Regni dei viventi
Regno dei Monera
I monera, o monere, sono organismi procarioti unicellulari (primo regno comparso sulla Terra), procarioti perché privi di un vero e proprio nucleo, il materiale nucleare è sparso all'interno. Appartengono a questo regno i batteri e i cianobatteri.
Regno dei Protisti
I protisti sono organismi unicellulari composti da cellule eucariote dotate di nucleo. La cellula è più organizzata, e sono stati inseriti all'interno del regno i protozoi, gli organismi vegetali (amibe) e alcune alghe. Sono organismi autotrofi ed eterotrofi, possiedono le caratteristiche proprie sia delle piante che degli animali.
Organismi pluricellulari
Negli organismi pluricellulari o multicellulari, la maggiore differenza sta negli organismi che vanno a formarsi: piante, funghi e animali (eucarioti). La modalità di nutrizione è differente da gruppo a gruppo: le piante utilizzano il meccanismo della fotosintesi (autotrofia), i funghi si nutrono attraverso l'assorbimento, ma sono organismi immobili non fotosintetici (eterotrofi=ricavare dall'ambiente le sostanze) e gli animali utilizzano la digestione (eterotrofi).
Archeobatteri
Gli archeobatteri sono unicellulari e procarioti, ma primitivi rispetto ai batteri e sono in grado di vivere in ambienti estremi.
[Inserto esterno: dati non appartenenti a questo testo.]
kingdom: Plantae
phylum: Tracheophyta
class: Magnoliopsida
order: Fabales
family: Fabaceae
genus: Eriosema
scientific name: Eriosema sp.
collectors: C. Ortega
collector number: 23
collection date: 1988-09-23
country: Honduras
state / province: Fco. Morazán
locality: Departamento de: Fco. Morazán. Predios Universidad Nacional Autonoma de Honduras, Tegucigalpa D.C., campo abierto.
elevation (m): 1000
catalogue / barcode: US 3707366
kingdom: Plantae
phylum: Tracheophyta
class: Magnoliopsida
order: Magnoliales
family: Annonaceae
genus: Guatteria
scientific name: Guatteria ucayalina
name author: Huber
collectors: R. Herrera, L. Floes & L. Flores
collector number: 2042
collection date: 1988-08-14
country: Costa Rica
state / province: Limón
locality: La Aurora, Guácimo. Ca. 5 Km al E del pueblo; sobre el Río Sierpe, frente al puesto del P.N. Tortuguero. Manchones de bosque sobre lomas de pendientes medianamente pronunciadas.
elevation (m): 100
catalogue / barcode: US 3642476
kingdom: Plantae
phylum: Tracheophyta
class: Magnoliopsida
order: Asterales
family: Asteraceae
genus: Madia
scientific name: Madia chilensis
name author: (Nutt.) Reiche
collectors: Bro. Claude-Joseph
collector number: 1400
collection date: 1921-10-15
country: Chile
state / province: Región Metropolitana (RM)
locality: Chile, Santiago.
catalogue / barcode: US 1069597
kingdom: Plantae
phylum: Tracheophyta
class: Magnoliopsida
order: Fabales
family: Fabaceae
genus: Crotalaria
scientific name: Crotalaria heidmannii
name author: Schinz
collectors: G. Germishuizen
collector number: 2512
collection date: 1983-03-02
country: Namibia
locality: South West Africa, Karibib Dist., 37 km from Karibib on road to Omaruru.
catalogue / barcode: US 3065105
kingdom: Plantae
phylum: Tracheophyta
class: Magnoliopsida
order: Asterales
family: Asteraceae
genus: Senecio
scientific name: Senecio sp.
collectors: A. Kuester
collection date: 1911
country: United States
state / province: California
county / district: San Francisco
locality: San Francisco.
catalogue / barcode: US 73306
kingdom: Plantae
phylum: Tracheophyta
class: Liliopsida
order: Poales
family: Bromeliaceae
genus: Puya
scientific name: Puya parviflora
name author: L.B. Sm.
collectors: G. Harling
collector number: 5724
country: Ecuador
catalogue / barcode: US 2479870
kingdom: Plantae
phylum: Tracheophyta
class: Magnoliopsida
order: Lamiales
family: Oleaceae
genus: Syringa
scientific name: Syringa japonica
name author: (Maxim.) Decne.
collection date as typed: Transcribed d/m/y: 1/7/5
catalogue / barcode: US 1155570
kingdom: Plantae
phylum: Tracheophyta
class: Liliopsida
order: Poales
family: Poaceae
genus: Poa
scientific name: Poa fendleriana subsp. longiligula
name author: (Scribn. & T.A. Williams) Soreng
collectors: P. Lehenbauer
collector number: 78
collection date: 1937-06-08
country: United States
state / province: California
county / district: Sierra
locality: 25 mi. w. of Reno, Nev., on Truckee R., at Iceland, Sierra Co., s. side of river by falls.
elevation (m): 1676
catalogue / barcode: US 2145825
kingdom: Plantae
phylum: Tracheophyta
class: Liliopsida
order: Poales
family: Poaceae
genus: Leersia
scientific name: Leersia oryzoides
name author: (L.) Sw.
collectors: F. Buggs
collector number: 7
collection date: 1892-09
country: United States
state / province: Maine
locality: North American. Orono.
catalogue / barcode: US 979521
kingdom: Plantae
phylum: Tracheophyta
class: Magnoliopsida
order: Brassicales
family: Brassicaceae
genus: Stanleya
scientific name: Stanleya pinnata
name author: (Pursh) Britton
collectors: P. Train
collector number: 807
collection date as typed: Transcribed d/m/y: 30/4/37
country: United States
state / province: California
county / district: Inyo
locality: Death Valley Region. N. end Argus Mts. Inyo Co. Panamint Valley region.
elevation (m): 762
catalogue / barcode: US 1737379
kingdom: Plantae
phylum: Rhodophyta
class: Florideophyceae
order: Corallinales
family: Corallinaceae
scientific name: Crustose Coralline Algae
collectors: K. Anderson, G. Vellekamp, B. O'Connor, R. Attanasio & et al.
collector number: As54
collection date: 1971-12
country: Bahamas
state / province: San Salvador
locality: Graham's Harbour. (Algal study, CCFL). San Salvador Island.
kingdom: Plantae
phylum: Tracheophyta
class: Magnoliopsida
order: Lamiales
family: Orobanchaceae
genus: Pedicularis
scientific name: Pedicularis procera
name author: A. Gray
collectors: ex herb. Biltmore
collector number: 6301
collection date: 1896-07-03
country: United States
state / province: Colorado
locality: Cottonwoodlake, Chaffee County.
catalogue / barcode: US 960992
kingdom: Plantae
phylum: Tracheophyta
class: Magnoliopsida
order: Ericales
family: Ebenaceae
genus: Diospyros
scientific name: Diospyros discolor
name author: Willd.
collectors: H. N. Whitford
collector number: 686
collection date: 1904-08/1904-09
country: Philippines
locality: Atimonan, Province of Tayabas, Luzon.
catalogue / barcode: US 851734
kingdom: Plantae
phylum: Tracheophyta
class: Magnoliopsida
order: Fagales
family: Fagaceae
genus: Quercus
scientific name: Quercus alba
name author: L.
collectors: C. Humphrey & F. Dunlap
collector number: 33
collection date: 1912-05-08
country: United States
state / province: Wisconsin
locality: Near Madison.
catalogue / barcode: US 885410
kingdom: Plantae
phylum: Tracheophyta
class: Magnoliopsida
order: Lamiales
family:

Questo regno è stato inserito più tardi.
Differenze tra cellula eucariota e cellula procariota
Escherichia Coli e cianobatterio sono cellule procariote, in comune hanno dimensioni molto ridotte e sono entrambe prive di nucleo. La cellula procariota non è compartimentata, non contiene organuli a differenza della cellula eucariota. I ribosomi sono presenti nella procariota, svolgono la sintesi delle proteine, ma non vengono considerati organuli per delle particolarità proprie come l'assenza di membrana. Il tipo di DNA è anch'esso differente; nei procarioti è di forma circolare sparso in una zona particolare del citoplasma (nucleoide). Nei procarioti il citoscheletro è assente. Il lievito è un organismo unicellulare, ma contiene il nucleo (protisti). La cellula vegetale ha una forma ben definita simile a un rettangolo.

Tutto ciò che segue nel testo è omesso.